Onetime Bosnian Serb commander Stanislav Galic stood trial for his part in the 1,425-day siege of the city and acknowledged the ferocity of the military action -- the term ethnic cleansing arose from the conflict in Bosnia -- he was directing.
"For a citizen of Sarajevo, there was no place to hide from the attacks. He wasn't safe at home, in schools, or in hospitals," he said during his trial at the International Criminal Tribunal for the former Yugoslavia in The Hague. In December 2003, Galic was sentenced to 20 years in prison by the court.
Though he was on the other side of the gun barrel, filmmaker Nihad Kresevljakovic agrees with Galic's assessment.
He, too, lived through the siege and has stayed in Sarajevo.
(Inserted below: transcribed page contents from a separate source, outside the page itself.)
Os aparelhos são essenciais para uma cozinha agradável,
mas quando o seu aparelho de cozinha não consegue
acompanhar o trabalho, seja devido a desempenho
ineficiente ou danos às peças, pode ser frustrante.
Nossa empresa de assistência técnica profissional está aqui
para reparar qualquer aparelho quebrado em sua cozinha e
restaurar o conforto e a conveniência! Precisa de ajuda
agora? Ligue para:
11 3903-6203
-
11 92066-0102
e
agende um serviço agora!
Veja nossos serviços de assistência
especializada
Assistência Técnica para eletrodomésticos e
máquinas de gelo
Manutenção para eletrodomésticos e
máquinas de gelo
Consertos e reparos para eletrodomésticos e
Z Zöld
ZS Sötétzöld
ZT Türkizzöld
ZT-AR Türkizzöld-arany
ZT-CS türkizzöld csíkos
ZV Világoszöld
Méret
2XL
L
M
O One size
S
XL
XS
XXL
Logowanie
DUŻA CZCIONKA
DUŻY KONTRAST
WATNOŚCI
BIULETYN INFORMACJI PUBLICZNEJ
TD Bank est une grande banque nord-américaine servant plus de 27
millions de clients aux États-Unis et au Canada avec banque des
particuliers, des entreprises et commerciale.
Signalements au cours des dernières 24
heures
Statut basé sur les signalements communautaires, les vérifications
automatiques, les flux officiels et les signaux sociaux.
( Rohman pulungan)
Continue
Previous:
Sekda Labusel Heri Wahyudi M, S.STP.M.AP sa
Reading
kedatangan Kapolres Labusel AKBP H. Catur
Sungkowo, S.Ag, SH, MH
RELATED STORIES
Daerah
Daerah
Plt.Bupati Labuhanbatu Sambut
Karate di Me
At times during the onslaught he would look up at the peaks surrounding the city wondering if, and when, the shells would stop raining down.
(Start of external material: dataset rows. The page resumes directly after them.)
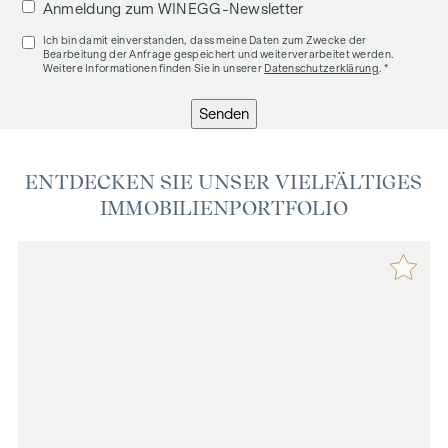
Anmeldung zum WINEGG-Newsletter
kommt, verrechnen wir Ihnen eine Vermittlungsprovision
von 3 Prozent der Kaufsumme zuzüglich der gesetzlichen
Ich bin damit einverstanden, dass meine Daten zum Zwecke der
Bearbeitung der Anfrage gespeichert und weiterverarbeitet werden.
Mehrwertsteuer. Wir möchten noch darauf hinweisen, dass
Weitere Informationen finden Sie in unserer
Datenschutzerklärung
. *
wir in einem wirtschaftlichen Naheverhältnis zur Verkäuferin
stehen.
Senden
ENTDECKEN SIE UNSER VIELFÄLTIGES
IMMOBILIENPORTFOLIO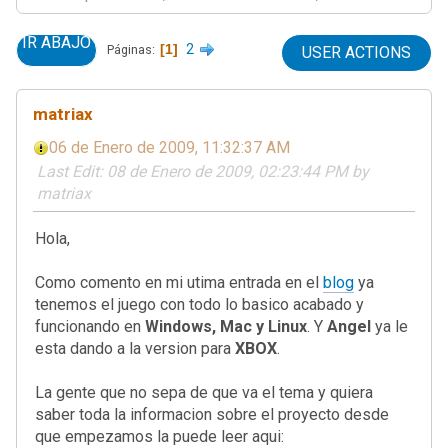
IR ABAJO
1
2
Páginas
USER ACTIONS
matriax
06 de Enero de 2009, 11:32:37 AM
Last Edit
: 08 de Enero de 2009, 02:23:44 PM by
matriax
Hola,
Como comento en mi utima entrada en el
blog
ya
tenemos el juego con todo lo basico acabado y
funcionando en
Windows, Mac y Linux
. Y
Angel
ya le
esta dando a la version para
XBOX
.
La gente que no sepa de que va el tema y quiera
saber toda la informacion sobre el proyecto desde
que empezamos la puede leer aqui: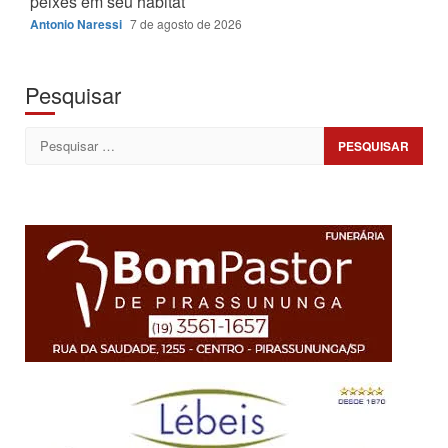
peixes em seu habitat
Antonio Naressi
7 de agosto de 2026
Pesquisar
Pesquisar
por: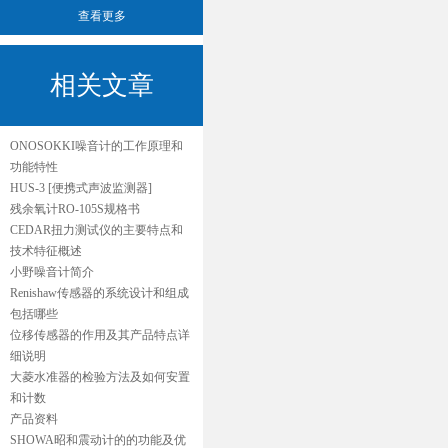
查看更多
相关文章
ONOSOKKI噪音计的工作原理和
功能特性
HUS-3 [便携式声波监测器]
残余氧计RO-105S规格书
CEDAR扭力测试仪的主要特点和
技术特征概述
小野噪音计简介
Renishaw传感器的系统设计和组成
包括哪些
位移传感器的作用及其产品特点详
细说明
大菱水准器的检验方法及如何安置
和计数
产品资料
SHOWA昭和震动计的的功能及优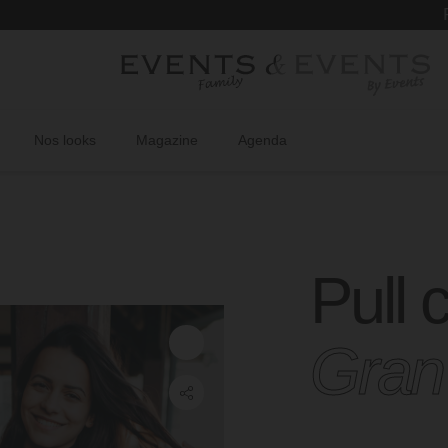
Retrouv
Nos looks
Magazine
Agenda
Pull 
Gran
"The lines of these mountains and hills around Sarajevo were the borders of the universe for us down here," he recalls as he sits on Vrbanja Bridge.
"Somehow, it is like you are observing this painting and after years of siege you start wondering whether there is anything beyond those lines. Really, that sensation of the siege is linked to this image of the horizon and city borders."
In October 1995, the siege was finally lifted by a cease-fire agreement. Two months later, the Dayton peace accords split Bosnia into two highly autonomous regions with power in the country divided along ethnic lines.
Though the fighting has long stopped, tensions still simmer just below the surface. Even a stroll through Sarajevo today evokes mixed feelings.
Amid new buildings, shopping centers, and a constant stream of the newest-model cars zipping through the streets, reminders of the siege are everywhere.
Cemeteries, hit hard by the mortars fired from the hills above, now crop up in the oddest of places: a soccer field, a park, a garden. They show the indiscriminate toll inflicted by 14 months of nearly continuous shelling.
For Mustafic, the memories of his childhood playground in the Trebevic hills high above have yet to overtake the nightmares founded on his experience down in the city during the siege. But he's trying.
"I will strive, because of the generations that will come after us, to tell everything as it was. But also to find in myself the strength to wake up all those memories which will recall in me the sense of beauty and life which I also know, and that is life in peace, in harmony, in unity," he says.
"And I really want Trebevic -- I think it is gradually recovering -- to again become the spot that it was before the war."